Bourdages made her comments Dec. 4, 2014 before the Commons justice and human rights committee.
“Incorporation by reference is an effective way to tap the resources of expertise in standards in writing bodies across Canada,” O’Toole said last October on second reading. O’Toole – now Minister of Veterans Affairs – was parliamentary secretary to International Trade Minister Ed Fast at the time of the debates on second reading. His Durham, Ont. riding is east of Toronto.
Bill S-2 has advantages and disadvantages, Craig Scott, NDP MP for Toronto-Danforth, told the Commons at the time.
“When we have open incorporation by reference, without constant monitoring of the external body that may be amending its own documents, which then automatically get amended by our law because the incorporation by reference is open, there could be a serious accessibility problem,” Scott said in October. “People would not know that the standards have shifted. They cannot rely on knowing what the standard was when the regulation was adopted because incorporation by reference was not static; it was open.”

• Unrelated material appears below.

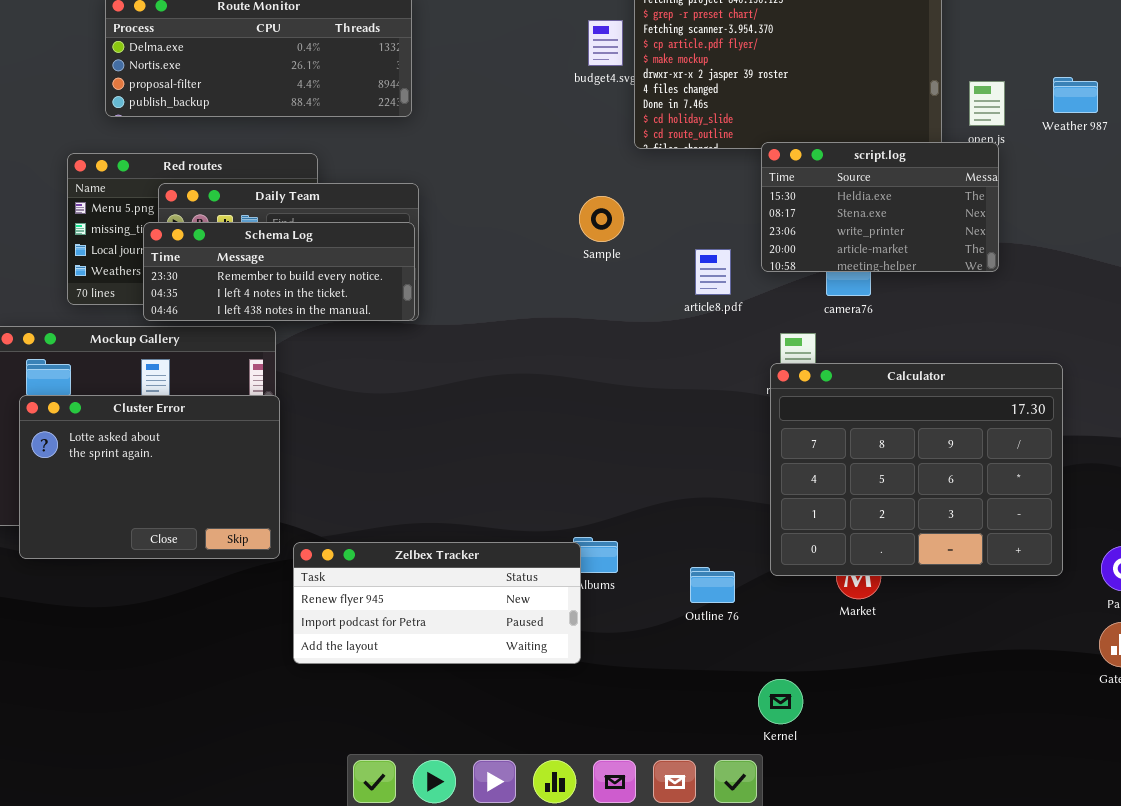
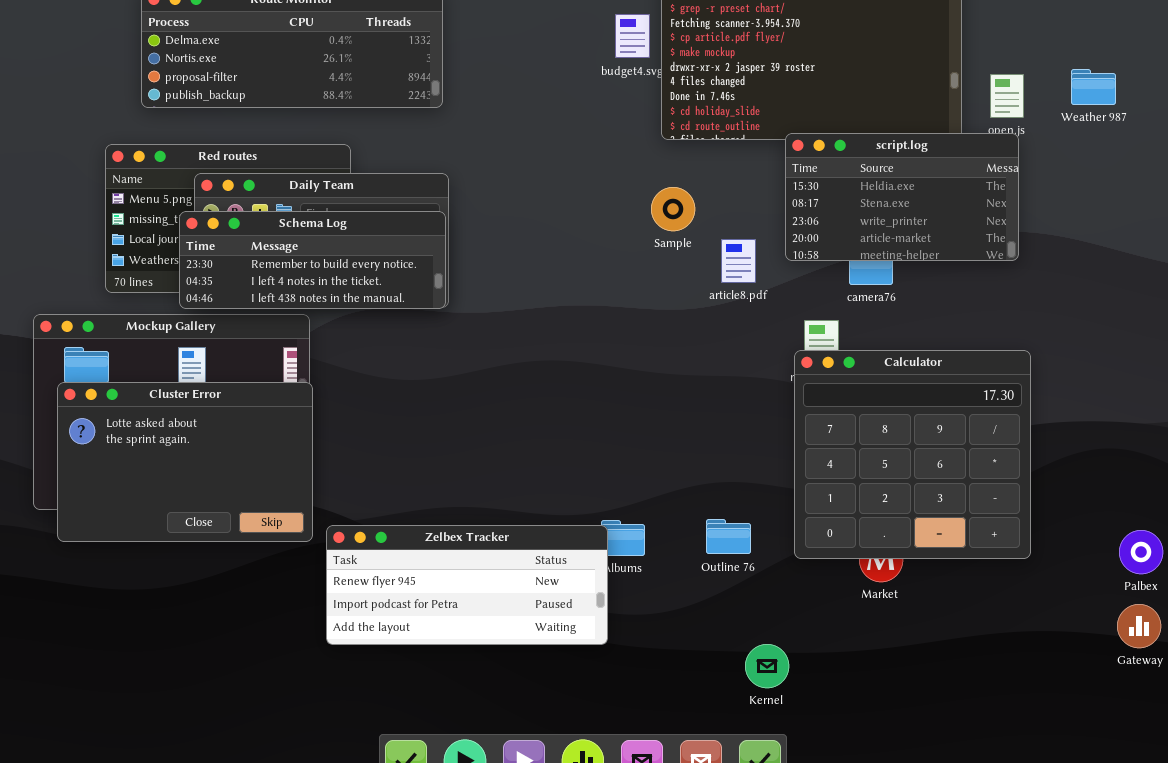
Sample: [579,196,624,242] -> [651,187,695,231], moved
Calculator: [770,363,1063,576] -> [794,350,1031,559], resized
Outline 76: [690,567,735,603] -> [706,519,751,554], moved
Kernel: [758,679,803,724] -> [745,644,789,688], moved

Advantages of incorporation by reference includes efficiency and the fact that regulators do not have to reproduce large amounts of material throughout the entire range of laws,” Scott noted.
Bill S-2 was initially tabled in November, 2013 by Conservative Senator Linda Frum.
“The technique of incorporation by reference is currently used in a wide range of federal regulations,” Frum told the Senate at the time. “It is used in regulations varying from those preventing the financing of terrorism, to those governing medical devices, to those that control the collection of cells, tissues and organ transplants for donation, and those governing the way that ships are built. Indeed, it is difficult to think of a heavily regulated area in which incorporation by reference is not used to some degree.”
As an example to illustrate her point, Frum suggested a regulation could stipulate “that all hockey helmets must be manufactured in accordance with a particular standard written by the Canadian Standards Association.”
In this example, a regulation would not actually reproduce the CSA text.
“Frequently, technical standards, like the one used in this example, are incorporated as amended from time to time,” Frum said. “This means that when the Canadian Standards Association makes amendments to the standard to keep up to date with changes in technology or improvements in manufacturing and science, those changes are automatically included in the regulation. In other words, the changes made to that standard are incorporated into the regulation and become law without amending the text of the regulation. This is otherwise known as ‘ambulatory incorporation by reference.'”
The bill was the subject of hearings in April, 2014 before the Senate Standing Committee on Legal and Constitutional Affairs. It passed third reading in the upper chamber April 9, 2014 and was tabled the following day in the Commons. The justice and human rights committee returned the bill last December, and it was tabled June 9, 2015 for consideration at report stage.
“There are over 275 different standards produced by the Canadian Standards Association alone that are referenced in federal regulations,” Albas said last October during debate on second reading of Bill S-2. “Added together, there are already more than 800 references in federal regulations to various types of standards, both internationally developed and developed as part of our national standards system. These are important components that help assist Canadian businesses and Canadians in how they conduct their daily business.”